The U.S. Labor Department announced on Wednesday that the Consumer Price Index had dropped by 0.1% in August, its first drop since January after it edged up in July by 0.1%. This merely implies that prices of everything, including gas, are just slightly above the same level as past year, and far away from the Fed’s 2.0% inflation rate.
So-called core prices, which exclude volatile food and energy costs, rose 0.1% in August, the same as the previous month.
Egg prices, which have been pushed higher by an avian flu outbreak among chickens, rose 7.7 percent in August and are now up 35.3 percent over a year ago. The cost of a regular gallon of gas fell about 8% last month, according to the Energy Information Administration. With the seasonally-adjusted price of WTI oil falling by over 16% M/M in both July and August, more declines ahead are likely once the lagged impact is fully incorporated.
The price of fuel had risen three straight months before the decline in August.
A decision is due on Thursday.
The Fed’s dual mandate is to maximize employment and keep prices stable. There were increases in prices for tobacco and apparel.
In the 12 months to August, the CPI rose 0.2% after a similar gain in July.

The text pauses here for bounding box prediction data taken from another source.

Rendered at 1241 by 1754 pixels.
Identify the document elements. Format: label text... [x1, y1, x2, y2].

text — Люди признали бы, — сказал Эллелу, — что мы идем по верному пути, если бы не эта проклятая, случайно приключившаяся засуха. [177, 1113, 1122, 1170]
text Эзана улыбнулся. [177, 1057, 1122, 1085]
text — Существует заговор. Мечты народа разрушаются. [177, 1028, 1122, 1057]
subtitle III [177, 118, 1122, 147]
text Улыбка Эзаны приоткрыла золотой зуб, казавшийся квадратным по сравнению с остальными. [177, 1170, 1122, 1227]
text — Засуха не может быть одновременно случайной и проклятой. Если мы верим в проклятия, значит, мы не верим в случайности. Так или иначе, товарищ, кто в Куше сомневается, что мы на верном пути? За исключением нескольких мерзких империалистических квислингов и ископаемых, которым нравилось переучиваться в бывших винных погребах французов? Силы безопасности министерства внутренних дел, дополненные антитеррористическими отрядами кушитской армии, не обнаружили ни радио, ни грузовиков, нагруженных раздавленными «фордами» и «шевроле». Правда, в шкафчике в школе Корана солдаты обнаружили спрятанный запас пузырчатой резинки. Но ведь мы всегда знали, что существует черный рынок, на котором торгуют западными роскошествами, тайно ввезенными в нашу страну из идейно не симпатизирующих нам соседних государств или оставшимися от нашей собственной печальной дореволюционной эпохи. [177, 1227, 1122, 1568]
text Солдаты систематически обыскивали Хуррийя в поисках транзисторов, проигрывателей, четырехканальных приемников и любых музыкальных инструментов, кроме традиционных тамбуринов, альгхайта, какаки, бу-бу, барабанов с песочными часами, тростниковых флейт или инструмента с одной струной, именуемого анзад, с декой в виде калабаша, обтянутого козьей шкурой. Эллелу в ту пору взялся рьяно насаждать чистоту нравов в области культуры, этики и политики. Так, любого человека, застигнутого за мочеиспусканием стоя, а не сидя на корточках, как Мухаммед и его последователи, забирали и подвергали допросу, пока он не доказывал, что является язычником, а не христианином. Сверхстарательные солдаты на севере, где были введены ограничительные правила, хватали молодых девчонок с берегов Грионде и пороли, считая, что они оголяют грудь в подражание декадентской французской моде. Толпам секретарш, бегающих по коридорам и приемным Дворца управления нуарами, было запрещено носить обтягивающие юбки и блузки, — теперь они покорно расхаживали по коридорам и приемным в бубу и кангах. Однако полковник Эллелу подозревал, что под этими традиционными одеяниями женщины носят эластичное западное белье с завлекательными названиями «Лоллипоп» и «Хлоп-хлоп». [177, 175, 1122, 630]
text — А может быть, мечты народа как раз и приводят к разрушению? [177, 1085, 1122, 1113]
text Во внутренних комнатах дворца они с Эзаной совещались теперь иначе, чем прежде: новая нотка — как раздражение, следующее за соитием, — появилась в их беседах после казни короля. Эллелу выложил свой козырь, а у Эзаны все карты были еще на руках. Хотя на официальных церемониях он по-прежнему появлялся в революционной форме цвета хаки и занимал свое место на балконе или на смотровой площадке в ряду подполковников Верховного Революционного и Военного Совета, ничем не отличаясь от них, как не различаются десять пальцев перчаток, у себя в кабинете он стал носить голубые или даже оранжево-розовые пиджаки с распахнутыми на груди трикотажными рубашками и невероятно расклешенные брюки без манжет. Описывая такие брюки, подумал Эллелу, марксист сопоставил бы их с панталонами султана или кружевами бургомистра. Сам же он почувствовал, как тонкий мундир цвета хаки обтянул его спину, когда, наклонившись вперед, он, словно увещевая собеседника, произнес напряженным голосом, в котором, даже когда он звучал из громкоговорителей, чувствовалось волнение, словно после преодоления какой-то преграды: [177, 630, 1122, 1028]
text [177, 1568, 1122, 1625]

Fed officials have said they expected the effects of lower oil prices to be temporary. However, with foreign economies still weak and energy prices still dramatically low, the outlook for higher inflation is still very weak for the moment.
Inflation will be a key topic as central bank policymakers gather Wednesday for two days to decide whether to raise their benchmark federal funds rate for the first time since 2006.
Markit chief economist Chris Williamson says the bank “will remain ultra-cautious about tightening policy, but the upturn in pay growth certainly suggests that a first rate hike by the end of the year remains a distinct possibility”. Airfares were down by 3.1%, not including fees at least.
Going into the Fed minutes on September 17, the 1.8% year-over-year increase in core inflation does really stand out and will be a major talking point for Fed officials.
The Fed tracks the personal consumption expenditures price index, excluding food and energy, which is running well below the core CPI. Medical commodities increased 0.3 per cent over the month and 3.4 per cent over the year.